Civil Society Network on Climate Change has made several recommendations to the Tonse Alliance government on climate change and disaster risk management in the country.
The network, which coordinates civil societies on climate change advocacy and disaster risk management legal and policy framework and action, made the call at a press briefing in Lilongwe on Friday.
In a statement, the network’s national coordinator Julius Ng’oma said there is need to increase budgetary allocations to the climate change and disaster risk management sector which comprises the environment, forests, wildlife and natural resources management sectors.
He said: “These sectors are crucial to the adaptation and mitigation to climate change impacts in Malawi. Experience has shown that climate change, disaster risk management and environment and natural resources management issues in general have received some of the least budgetary allocations from government.”
A 2018 Irish Aid analysis showed that during the implementation of the Malawi Growth and Development Strategy II, climate change, natural resources and environmental management received the least financial allocation with less than one percent of the national budget allocation between the 2011/2012 and 2015/16 financial years.
However, in the past five decades alone, the country experienced 19 major floods and seven severe droughts.
Ng’oma called for the need to finalise the draft Disaster Risk Management Bill, considering the gaps that the Department of Disaster Management Affairs and other stakeholders have been highlighting in relation to the sector.
On his part, the network’s board member Blessings Chinsinga said it is crucial for President Lazarus Chakwera to prioritise climate change management and disaster risk management.
He said: “It is very important for us as representatives of the community of civil society working in climate change and disaster risk management to highlight that we are alert and give our recommendations to the newly elected government.

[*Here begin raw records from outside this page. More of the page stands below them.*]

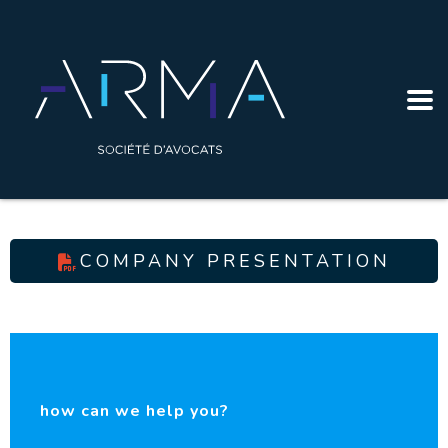
COMPANY PRESENTATION
how can we help you?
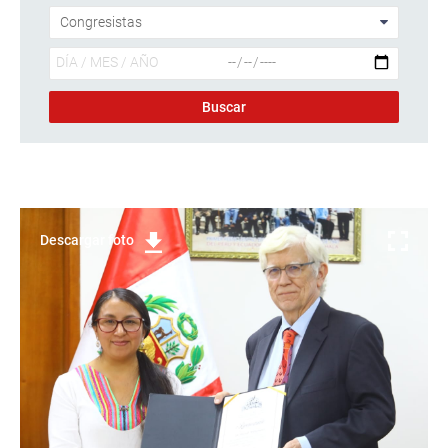
Descargar foto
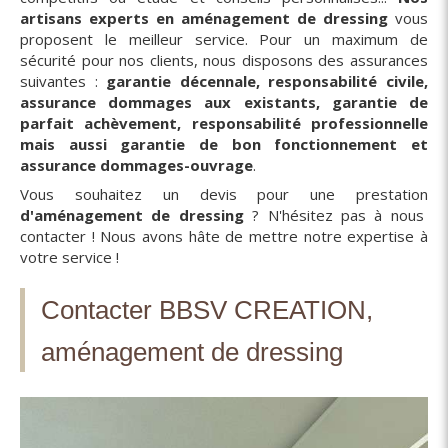
artisans experts en aménagement de dressing
vous
proposent le meilleur service. Pour un maximum de
sécurité pour nos clients, nous disposons des assurances
suivantes :
garantie décennale, responsabilité civile,
assurance dommages aux existants, garantie de
parfait achèvement, responsabilité professionnelle
mais aussi garantie de bon fonctionnement et
assurance dommages-ouvrage
.
Vous souhaitez un devis pour une prestation
d'aménagement de dressing
? N'hésitez pas à nous
contacter ! Nous avons hâte de mettre notre expertise à
votre service !
Contacter BBSV CREATION,
aménagement de dressing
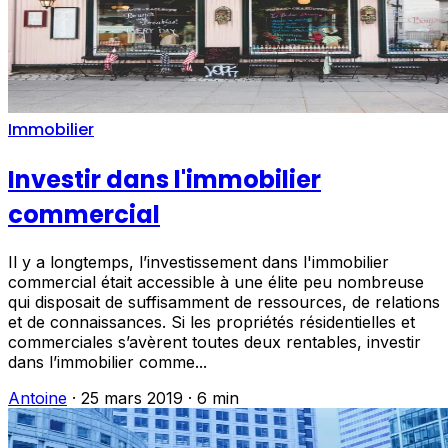
Immobilier
Investir dans l'immobilier
commercial
Il y a longtemps, l’investissement dans l'immobilier
commercial était accessible à une élite peu nombreuse
qui disposait de suffisamment de ressources, de relations
et de connaissances. Si les propriétés résidentielles et
commerciales s’avèrent toutes deux rentables, investir
dans l’immobilier comme...
Antoine
·
25 mars 2019
·
6 min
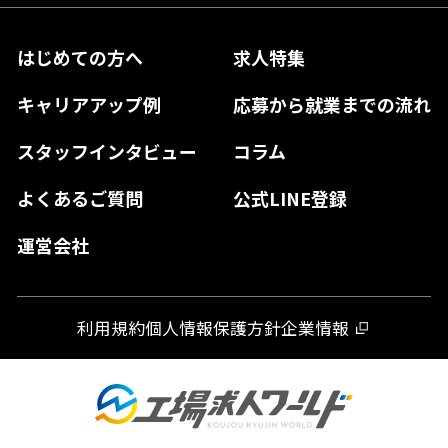
長野県
兵庫県
鳥取県
香川県
福岡県
はじめての方へ
求人特集
奈良県
島根県
高知県
佐賀県
キャリアアップ例
応募から就業までの流れ
和歌山県
山口県
徳島県
長崎県
スタッフインタビュー
コラム
大分県
よくあるご質問
公式LINE登録
熊本県
運営会社
宮崎県
鹿児島県
利用規約
個人情報保護方針
企業情報
沖縄県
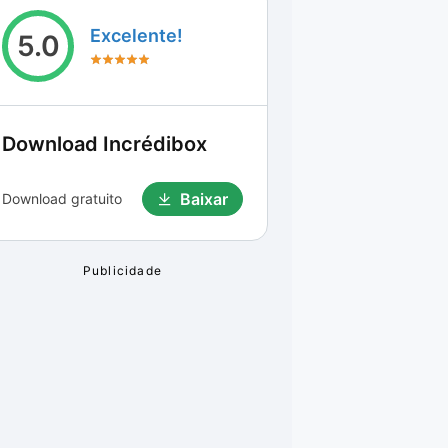
Excelente!
5.0
Download
Incrédibox
Baixar
Download gratuito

We recognise the gravity of climate change and its impact on the economy, the environment.”
The organisation has been working with government in strategising and developing policies and plans that guide and govern the management of climate change and disaster risk management in the country.
The country has several policy documents that address climate change, including the National Climate Change Management Policy, National Climate Change Investment Plan, National Climate Change Programme and the Malawi Growth and Development Strategy III.